■ PROBLEM DESCRIPTION
Rewrite the entries that follow, substituting "repo" for every instance of "repository" and leaving everything else unchanged. Omit the pictures from the answer.
----
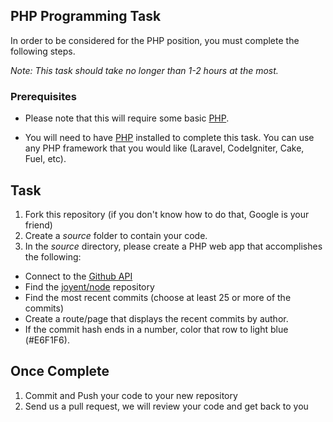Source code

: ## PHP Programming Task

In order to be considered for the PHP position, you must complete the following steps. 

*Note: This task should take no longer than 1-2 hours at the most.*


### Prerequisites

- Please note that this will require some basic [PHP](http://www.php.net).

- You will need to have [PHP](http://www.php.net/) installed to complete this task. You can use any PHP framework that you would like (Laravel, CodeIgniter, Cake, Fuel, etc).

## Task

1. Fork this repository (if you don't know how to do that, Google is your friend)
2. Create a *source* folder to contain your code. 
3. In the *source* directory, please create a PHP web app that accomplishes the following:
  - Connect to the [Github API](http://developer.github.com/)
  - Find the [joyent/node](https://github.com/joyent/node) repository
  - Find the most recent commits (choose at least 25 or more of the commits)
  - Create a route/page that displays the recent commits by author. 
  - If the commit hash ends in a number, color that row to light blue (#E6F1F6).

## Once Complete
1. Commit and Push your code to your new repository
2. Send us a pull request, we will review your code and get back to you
----
■ RESULT OF THE EXERCISE
Source code

: ## PHP Programming Task

In order to be considered for the PHP position, you must complete the following steps. 

*Note: This task should take no longer than 1-2 hours at the most.*


### Prerequisites

- Please note that this will require some basic [PHP](http://www.php.net).

- You will need to have [PHP](http://www.php.net/) installed to complete this task. You can use any PHP framework that you would like (Laravel, CodeIgniter, Cake, Fuel, etc).

## Task

1. Fork this repo (if you don't know how to do that, Google is your friend)
2. Create a *source* folder to contain your code. 
3. In the *source* directory, please create a PHP web app that accomplishes the following:
  - Connect to the [Github API](http://developer.github.com/)
  - Find the [joyent/node](https://github.com/joyent/node) repo
  - Find the most recent commits (choose at least 25 or more of the commits)
  - Create a route/page that displays the recent commits by author. 
  - If the commit hash ends in a number, color that row to light blue (#E6F1F6).

## Once Complete
1. Commit and Push your code to your new repo
2. Send us a pull request, we will review your code and get back to you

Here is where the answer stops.